- _Information_:
+ + + +
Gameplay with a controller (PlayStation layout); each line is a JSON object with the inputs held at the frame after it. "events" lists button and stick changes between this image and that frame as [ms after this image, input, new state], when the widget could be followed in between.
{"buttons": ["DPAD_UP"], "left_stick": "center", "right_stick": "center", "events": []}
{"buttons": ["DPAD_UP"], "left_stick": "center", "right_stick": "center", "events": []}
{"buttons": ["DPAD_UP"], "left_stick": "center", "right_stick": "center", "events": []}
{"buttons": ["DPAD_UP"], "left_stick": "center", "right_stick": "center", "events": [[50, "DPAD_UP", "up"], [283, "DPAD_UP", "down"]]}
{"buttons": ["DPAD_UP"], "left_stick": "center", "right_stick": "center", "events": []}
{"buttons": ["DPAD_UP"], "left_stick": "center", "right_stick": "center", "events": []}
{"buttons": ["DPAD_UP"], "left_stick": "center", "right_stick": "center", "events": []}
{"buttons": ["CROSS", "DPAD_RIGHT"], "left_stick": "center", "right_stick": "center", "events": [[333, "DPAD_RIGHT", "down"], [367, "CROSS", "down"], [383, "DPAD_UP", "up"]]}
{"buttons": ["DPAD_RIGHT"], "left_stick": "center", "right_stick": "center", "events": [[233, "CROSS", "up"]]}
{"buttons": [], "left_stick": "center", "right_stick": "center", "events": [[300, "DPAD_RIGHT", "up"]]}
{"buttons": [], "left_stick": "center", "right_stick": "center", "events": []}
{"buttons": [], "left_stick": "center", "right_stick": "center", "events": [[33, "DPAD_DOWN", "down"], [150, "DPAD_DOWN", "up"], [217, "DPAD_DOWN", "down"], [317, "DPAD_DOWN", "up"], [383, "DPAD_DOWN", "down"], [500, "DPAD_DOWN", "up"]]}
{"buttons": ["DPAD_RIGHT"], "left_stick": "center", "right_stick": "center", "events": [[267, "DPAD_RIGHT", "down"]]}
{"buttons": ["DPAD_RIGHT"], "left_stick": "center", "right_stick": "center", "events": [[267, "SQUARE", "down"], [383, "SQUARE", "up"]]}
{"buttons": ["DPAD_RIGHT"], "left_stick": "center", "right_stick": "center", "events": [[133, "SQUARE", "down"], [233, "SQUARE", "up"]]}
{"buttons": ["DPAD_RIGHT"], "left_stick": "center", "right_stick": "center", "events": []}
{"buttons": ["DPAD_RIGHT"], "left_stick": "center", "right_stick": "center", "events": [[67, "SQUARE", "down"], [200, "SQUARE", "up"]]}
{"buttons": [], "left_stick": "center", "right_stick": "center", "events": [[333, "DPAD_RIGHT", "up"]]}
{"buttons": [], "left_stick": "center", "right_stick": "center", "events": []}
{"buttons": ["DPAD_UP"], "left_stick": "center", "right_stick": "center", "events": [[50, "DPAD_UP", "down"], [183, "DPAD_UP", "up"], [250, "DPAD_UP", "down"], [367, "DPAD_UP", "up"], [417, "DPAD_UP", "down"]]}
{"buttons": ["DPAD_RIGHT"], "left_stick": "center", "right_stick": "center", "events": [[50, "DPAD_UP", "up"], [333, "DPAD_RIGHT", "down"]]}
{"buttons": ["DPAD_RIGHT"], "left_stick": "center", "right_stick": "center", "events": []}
+ + + +
Would you please reproduce all of the lines above exactly?

Gameplay with a controller (PlayStation layout); each line is a JSON object with the inputs held at the frame after it. "events" lists button and stick changes between this image and that frame as [ms after this image, input, new state], when the widget could be followed in between.
{"buttons": ["DPAD_UP"], "left_stick": "center", "right_stick": "center", "events": []}
{"buttons": ["DPAD_UP"], "left_stick": "center", "right_stick": "center", "events": []}
{"buttons": ["DPAD_UP"], "left_stick": "center", "right_stick": "center", "events": []}
{"buttons": ["DPAD_UP"], "left_stick": "center", "right_stick": "center", "events": [[50, "DPAD_UP", "up"], [283, "DPAD_UP", "down"]]}
{"buttons": ["DPAD_UP"], "left_stick": "center", "right_stick": "center", "events": []}
{"buttons": ["DPAD_UP"], "left_stick": "center", "right_stick": "center", "events": []}
{"buttons": ["DPAD_UP"], "left_stick": "center", "right_stick": "center", "events": []}
{"buttons": ["CROSS", "DPAD_RIGHT"], "left_stick": "center", "right_stick": "center", "events": [[333, "DPAD_RIGHT", "down"], [367, "CROSS", "down"], [383, "DPAD_UP", "up"]]}
{"buttons": ["DPAD_RIGHT"], "left_stick": "center", "right_stick": "center", "events": [[233, "CROSS", "up"]]}
{"buttons": [], "left_stick": "center", "right_stick": "center", "events": [[300, "DPAD_RIGHT", "up"]]}
{"buttons": [], "left_stick": "center", "right_stick": "center", "events": []}
{"buttons": [], "left_stick": "center", "right_stick": "center", "events": [[33, "DPAD_DOWN", "down"], [150, "DPAD_DOWN", "up"], [217, "DPAD_DOWN", "down"], [317, "DPAD_DOWN", "up"], [383, "DPAD_DOWN", "down"], [500, "DPAD_DOWN", "up"]]}
{"buttons": ["DPAD_RIGHT"], "left_stick": "center", "right_stick": "center", "events": [[267, "DPAD_RIGHT", "down"]]}
{"buttons": ["DPAD_RIGHT"], "left_stick": "center", "right_stick": "center", "events": [[267, "SQUARE", "down"], [383, "SQUARE", "up"]]}
{"buttons": ["DPAD_RIGHT"], "left_stick": "center", "right_stick": "center", "events": [[133, "SQUARE", "down"], [233, "SQUARE", "up"]]}
{"buttons": ["DPAD_RIGHT"], "left_stick": "center", "right_stick": "center", "events": []}
{"buttons": ["DPAD_RIGHT"], "left_stick": "center", "right_stick": "center", "events": [[67, "SQUARE", "down"], [200, "SQUARE", "up"]]}
{"buttons": [], "left_stick": "center", "right_stick": "center", "events": [[333, "DPAD_RIGHT", "up"]]}
{"buttons": [], "left_stick": "center", "right_stick": "center", "events": []}
{"buttons": ["DPAD_UP"], "left_stick": "center", "right_stick": "center", "events": [[50, "DPAD_UP", "down"], [183, "DPAD_UP", "up"], [250, "DPAD_UP", "down"], [367, "DPAD_UP", "up"], [417, "DPAD_UP", "down"]]}
{"buttons": ["DPAD_RIGHT"], "left_stick": "center", "right_stick": "center", "events": [[50, "DPAD_UP", "up"], [333, "DPAD_RIGHT", "down"]]}
{"buttons": ["DPAD_RIGHT"], "left_stick": "center", "right_stick": "center", "events": []}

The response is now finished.